Marieke Hendriksen, ‘Consumer culture, self-prescription and status: Nineteenth-century medicine chests in the Royal Navy’

National Maritime Museum, photographer: http://en.wikipedia.org/wiki/User:Prioryman. Free to share: http://creativecommons.org/licenses/by-sa/3.0/

This post accompanies Marieke Hendriksen’s Journal of Victorian Culture article ‘Consumer Culture, Self-Prescription, and Status: Nineteenth-Century Medicine Chests in the Royal Navy’ (2015), which can be downloaded here.

In early September 2012, with my PhD thesis under review and a postdoctoral fellowship lined up for October, I arrived at the National Maritime Museum in Greenwich, London, for a five-week research project on the medicine chests in the museum’s collections. From the online collection database I had gathered that there were nine ship surgeon’s medicine chests from the late eighteenth and early nineteenth century. As a historian of eighteenth-century medicine with an interest in material culture, I was curious what these chests and their contents could tell us about the lives, status, travels and practices of their owners.

My first stop after the NMM was the Wellcome Library, where I had noticed that a rare out-of-print book on antique medicine chests was kept. After reading that book on the first day and looking at the object descriptions and photographs of the medicine chests again, I realized two things: these medicine chests were almost all from the mid-nineteenth century, and most were very unlikely to have been used as ship’s surgeon’s medicine chests. They were too small to serve an entire ship’s crew, and most had the luxury fittings that one would expect to see on a gentlemen’s medicine chest, rather than the crude fittings of ship surgeon’s chests.

After a small panic attack (I don’t know anything about the nineteenth century! I’ve only got five weeks!) I got excited about exploring this new world, especially when I was allowed to study the contents of the chests in the storage rooms and found a lot of material about the alleged owners of the chests in the NMM’s Caird Library. The chests and their contents told a story of increased mobility and an upcoming middle class working in the Royal Navy, relying on self-prescription of much the same herbal remedies that had been used for centuries, but which were now for the first time effectively marketed for a specific consumer group by enterprising high street chemists.

Medicine chest, Science Museum, London, Wellcome Images. Typical mid-nineteenth century medicine chest. Copyrighted work available under Creative Commons Attribution only licence CC BY 4.0 http://creativecommons.org/licenses/by/4.0/

The gentlemen’s medicine chest typically was a luxuriously fitted chest of lacquered mahogany with plush lining, brass handles, and slots and drawers filled with stoppered bottles containing materia medica with the selling chemist’s labels on them as well as mini mortars, pestles and scales. Some of the chests contained the first signs of the changes that occurred in Victorian medicine, like effective but highly addictive painkillers and patented plant alkaloid remedies such as Chlorodyne, containing a mixture of laudanum (opium solution), cannabis and chloroform.
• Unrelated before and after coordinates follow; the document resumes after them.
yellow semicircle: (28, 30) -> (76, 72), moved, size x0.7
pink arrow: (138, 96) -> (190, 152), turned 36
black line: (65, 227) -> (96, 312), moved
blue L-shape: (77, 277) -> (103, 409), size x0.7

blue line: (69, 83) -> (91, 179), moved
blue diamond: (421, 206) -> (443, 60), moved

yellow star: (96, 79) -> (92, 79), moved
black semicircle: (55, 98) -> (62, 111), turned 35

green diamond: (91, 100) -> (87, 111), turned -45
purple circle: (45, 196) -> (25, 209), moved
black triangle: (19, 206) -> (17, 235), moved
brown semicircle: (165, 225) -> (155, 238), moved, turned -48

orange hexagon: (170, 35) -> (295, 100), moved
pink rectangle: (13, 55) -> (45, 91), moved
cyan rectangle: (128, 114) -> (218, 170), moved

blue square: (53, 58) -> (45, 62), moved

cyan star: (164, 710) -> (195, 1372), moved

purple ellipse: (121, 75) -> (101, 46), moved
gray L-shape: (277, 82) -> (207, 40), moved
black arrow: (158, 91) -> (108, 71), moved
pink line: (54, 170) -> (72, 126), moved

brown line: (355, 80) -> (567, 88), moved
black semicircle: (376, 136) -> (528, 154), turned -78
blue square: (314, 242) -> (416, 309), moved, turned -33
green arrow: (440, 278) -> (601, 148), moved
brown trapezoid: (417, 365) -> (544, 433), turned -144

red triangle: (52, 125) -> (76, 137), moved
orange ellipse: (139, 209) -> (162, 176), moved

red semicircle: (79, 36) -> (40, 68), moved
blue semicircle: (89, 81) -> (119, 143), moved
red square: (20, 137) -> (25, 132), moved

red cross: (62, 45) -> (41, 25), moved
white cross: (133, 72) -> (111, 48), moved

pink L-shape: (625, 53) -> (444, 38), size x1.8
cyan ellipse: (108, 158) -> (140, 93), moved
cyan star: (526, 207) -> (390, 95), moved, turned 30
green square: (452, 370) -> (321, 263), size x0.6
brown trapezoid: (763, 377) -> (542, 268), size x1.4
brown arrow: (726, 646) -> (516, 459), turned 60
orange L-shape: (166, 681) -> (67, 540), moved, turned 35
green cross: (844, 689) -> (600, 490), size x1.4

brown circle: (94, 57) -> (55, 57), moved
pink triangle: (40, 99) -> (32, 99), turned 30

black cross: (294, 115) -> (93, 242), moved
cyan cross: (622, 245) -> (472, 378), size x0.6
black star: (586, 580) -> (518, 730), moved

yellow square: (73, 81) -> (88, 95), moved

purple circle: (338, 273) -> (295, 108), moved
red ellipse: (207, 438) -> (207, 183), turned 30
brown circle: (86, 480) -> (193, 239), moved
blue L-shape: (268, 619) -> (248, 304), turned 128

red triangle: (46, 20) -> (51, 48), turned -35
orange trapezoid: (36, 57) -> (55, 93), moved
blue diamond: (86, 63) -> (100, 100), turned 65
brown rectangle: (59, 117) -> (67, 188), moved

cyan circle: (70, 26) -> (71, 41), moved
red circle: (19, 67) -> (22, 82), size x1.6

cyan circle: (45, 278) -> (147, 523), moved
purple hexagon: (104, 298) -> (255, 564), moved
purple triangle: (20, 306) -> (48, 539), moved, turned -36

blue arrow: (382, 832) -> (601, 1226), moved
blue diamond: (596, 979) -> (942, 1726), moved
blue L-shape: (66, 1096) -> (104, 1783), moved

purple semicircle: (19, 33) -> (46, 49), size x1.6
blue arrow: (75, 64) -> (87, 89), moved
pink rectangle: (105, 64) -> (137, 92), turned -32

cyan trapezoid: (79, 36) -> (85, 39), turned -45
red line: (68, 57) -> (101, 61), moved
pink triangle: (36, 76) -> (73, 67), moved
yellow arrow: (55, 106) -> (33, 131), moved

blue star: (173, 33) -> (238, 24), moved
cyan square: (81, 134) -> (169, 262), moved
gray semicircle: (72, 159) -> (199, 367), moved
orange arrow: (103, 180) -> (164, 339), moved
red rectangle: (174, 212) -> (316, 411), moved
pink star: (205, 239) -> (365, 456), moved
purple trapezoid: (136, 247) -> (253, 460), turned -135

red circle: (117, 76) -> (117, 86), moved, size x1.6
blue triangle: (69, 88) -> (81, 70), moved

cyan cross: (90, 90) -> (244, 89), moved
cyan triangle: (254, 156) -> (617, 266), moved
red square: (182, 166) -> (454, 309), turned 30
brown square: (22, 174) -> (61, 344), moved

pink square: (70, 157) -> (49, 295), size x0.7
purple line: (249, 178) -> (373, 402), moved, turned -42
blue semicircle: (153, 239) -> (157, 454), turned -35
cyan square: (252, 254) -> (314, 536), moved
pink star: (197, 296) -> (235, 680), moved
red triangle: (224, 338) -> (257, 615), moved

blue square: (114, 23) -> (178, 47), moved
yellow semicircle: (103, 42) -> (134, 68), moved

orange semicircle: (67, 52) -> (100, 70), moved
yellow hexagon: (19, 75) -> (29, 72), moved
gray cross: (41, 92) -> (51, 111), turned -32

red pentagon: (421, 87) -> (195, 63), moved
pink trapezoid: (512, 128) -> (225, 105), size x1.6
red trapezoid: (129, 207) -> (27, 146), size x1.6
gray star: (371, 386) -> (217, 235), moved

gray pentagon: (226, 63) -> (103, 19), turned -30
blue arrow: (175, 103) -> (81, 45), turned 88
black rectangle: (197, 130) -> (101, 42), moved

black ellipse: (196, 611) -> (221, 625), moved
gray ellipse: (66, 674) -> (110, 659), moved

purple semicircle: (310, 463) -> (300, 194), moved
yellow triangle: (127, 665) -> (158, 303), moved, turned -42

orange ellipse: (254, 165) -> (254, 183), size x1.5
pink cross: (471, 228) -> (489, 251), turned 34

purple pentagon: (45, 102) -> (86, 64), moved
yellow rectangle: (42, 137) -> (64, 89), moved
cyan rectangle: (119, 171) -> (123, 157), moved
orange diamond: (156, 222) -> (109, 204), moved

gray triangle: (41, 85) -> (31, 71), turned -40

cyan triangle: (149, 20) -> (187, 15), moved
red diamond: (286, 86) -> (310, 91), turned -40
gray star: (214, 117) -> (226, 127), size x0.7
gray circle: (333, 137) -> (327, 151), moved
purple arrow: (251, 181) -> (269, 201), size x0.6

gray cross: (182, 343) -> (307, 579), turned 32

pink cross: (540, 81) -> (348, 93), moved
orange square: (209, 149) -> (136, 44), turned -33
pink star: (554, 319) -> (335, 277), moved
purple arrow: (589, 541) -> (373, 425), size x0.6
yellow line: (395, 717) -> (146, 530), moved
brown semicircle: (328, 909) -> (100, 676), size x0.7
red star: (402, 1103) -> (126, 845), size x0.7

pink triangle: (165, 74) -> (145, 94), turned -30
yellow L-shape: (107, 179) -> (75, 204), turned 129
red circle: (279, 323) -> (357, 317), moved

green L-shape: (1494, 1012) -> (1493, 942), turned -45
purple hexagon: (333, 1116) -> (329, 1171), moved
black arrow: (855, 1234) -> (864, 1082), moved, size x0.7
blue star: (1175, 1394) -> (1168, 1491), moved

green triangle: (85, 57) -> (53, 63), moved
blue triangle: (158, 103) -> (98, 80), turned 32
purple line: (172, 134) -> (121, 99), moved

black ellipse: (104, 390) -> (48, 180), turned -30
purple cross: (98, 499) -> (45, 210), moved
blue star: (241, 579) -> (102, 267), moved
In line with the chests, the Naval employees who owned these chests turned out not to have been ship’s surgeon’s at all, but middle class gentlemen whose personal lives and status were reflected by the size, quality, and contents of their respective medicine chests. Moreover, an interesting contrast emerged between the gentlemen’s chests and a chest from the NMM collections that was retrieved from the Arctic in 1859 after the loss of the Franklin expedition in search of a Northwestern passage. The Franklin chest turned out to be an exemplar of an institutional or ship surgeon’s chest, made from untreated pine and rough cloth, filled with bottles with handwritten labels in Latin.

Another unexpected effect of my going through the contents of the chests was that I was able to help the conservation department identify potentially hazardous substances and opiates. Although one of the purposes of my project was to extent and improve the descriptions of the NMM medicine chests, I had not expected to be able to contribute to conservation too in such a short time. After five weeks, I left the NMM with two folders full of notes, photos and copied documents, and started my postdoctoral research in the Netherlands. It took me two years to finish my paper on the medicine chests next to my new job, but this is still one of the most fun and rewarding projects I have done.